● **ABOUT THIS TASK**:
Extract all lines that hold "Hospital" from the records below.

● **MATERIAL FOR THIS TASK**:
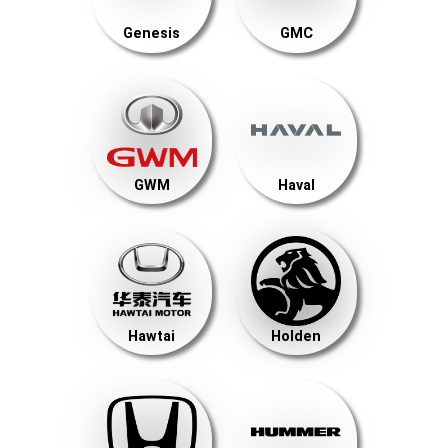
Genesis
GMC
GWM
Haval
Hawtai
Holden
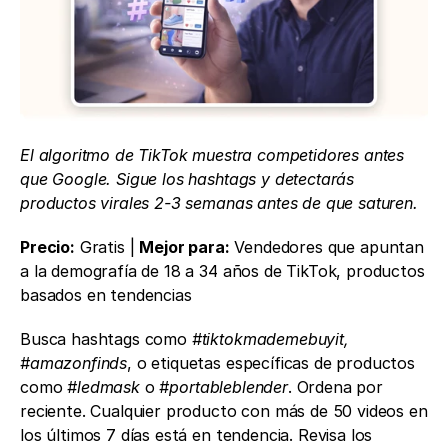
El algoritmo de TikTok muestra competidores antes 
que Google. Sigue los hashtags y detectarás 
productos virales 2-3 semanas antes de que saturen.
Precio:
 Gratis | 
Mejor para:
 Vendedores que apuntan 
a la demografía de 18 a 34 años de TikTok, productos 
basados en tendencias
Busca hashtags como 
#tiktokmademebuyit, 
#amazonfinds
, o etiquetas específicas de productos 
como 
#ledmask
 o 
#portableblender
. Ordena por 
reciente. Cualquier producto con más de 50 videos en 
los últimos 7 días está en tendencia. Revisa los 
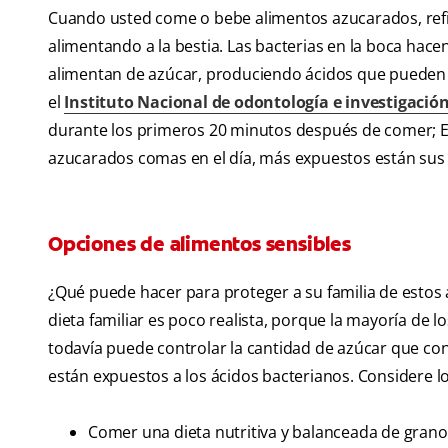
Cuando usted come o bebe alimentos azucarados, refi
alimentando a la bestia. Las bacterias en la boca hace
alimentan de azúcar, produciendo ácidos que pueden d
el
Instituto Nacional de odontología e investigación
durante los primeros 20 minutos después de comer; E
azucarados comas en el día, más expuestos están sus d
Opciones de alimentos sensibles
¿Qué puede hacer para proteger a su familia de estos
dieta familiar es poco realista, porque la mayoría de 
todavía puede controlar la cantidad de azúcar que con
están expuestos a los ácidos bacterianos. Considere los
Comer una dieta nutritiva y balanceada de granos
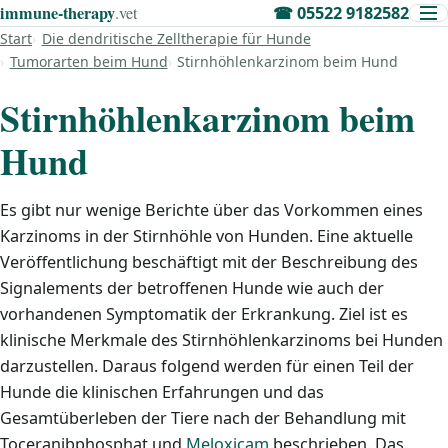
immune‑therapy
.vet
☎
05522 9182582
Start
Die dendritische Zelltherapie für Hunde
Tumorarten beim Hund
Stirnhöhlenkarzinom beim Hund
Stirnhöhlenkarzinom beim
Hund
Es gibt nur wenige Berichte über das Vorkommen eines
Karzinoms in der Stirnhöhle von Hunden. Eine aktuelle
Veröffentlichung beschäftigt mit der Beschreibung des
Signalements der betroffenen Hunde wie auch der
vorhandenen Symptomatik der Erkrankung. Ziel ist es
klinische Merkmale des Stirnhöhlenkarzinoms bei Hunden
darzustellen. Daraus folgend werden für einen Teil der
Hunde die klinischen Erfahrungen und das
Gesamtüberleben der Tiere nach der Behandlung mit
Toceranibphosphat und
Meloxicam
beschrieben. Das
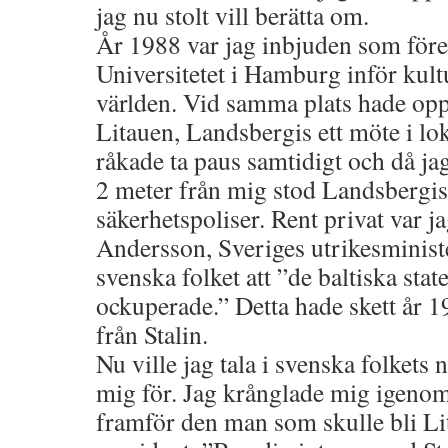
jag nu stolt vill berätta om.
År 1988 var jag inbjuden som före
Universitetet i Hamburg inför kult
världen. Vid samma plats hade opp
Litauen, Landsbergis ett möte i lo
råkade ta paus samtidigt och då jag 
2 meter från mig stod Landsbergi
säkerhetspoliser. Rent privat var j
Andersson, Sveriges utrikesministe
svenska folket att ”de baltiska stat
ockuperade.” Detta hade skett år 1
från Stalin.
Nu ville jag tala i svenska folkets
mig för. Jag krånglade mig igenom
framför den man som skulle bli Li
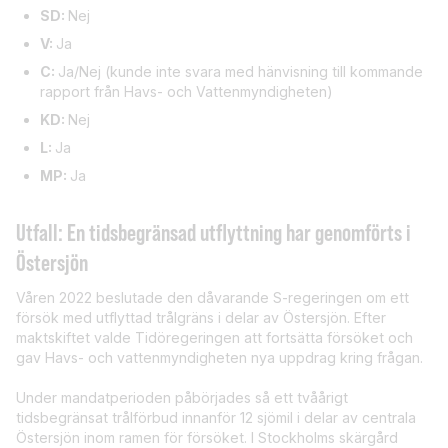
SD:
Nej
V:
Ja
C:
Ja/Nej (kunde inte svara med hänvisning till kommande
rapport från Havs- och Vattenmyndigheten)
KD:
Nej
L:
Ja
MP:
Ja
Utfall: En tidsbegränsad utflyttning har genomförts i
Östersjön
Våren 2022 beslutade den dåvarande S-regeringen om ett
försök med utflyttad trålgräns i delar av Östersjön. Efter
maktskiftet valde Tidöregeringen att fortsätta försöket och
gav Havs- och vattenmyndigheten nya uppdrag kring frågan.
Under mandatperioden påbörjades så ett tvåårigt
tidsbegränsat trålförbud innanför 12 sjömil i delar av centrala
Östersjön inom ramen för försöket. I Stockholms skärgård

==

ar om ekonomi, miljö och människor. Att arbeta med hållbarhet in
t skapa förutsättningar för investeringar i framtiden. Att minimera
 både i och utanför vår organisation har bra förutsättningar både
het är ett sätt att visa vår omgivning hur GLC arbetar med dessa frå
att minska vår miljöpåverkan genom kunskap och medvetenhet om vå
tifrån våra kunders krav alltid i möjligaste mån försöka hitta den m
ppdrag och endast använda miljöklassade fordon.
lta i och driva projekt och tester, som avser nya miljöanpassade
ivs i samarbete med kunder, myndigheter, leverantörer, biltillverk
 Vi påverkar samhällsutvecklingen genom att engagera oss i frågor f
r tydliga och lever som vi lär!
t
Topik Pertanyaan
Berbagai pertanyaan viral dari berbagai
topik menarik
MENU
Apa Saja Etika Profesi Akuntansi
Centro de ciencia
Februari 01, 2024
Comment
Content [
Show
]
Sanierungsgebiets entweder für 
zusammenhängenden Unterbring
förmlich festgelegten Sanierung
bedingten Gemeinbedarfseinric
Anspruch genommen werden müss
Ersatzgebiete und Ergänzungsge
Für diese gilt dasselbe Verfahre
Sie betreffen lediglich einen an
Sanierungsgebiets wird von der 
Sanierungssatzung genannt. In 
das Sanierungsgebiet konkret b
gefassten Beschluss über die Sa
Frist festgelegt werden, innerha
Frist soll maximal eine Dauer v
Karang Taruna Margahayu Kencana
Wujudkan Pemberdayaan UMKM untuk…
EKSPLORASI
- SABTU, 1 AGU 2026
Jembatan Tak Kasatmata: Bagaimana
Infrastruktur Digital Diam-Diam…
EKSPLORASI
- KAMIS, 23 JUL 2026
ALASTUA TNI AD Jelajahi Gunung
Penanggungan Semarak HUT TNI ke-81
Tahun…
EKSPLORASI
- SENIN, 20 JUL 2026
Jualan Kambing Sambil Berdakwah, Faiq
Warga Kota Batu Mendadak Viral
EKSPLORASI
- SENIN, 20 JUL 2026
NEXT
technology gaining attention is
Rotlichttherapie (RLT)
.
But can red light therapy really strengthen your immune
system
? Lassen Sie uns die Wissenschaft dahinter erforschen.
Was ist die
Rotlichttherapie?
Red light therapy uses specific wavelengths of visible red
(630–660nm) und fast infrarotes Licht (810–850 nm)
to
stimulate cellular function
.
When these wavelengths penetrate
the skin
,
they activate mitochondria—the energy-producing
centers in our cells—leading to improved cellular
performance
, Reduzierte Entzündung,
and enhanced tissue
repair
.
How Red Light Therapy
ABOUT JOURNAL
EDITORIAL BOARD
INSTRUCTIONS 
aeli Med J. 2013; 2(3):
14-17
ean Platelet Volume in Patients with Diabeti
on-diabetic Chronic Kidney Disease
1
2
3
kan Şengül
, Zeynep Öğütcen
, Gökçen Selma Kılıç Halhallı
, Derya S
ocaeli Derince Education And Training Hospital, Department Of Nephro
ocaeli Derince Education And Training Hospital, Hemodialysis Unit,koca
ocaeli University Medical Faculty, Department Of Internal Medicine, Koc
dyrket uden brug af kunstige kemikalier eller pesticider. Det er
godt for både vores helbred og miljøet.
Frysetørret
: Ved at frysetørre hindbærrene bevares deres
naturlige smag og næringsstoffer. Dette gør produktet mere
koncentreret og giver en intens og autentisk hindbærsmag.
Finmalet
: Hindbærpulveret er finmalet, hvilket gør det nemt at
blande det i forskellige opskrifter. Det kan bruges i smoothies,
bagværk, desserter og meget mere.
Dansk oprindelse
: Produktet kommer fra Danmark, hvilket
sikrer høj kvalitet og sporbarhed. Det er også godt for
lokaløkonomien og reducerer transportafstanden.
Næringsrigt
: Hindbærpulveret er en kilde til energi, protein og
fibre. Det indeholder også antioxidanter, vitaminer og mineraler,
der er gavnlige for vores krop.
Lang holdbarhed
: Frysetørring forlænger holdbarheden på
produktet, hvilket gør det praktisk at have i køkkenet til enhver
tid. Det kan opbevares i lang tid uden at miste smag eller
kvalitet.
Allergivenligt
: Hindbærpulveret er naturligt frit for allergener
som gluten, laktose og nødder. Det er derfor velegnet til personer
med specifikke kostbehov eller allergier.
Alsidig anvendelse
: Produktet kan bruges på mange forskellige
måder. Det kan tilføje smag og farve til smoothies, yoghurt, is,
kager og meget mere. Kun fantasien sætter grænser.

● **EXERCISE RESPONSE**:
ocaeli Derince Education And Training Hospital, Department Of Nephro
ocaeli Derince Education And Training Hospital, Hemodialysis Unit,koca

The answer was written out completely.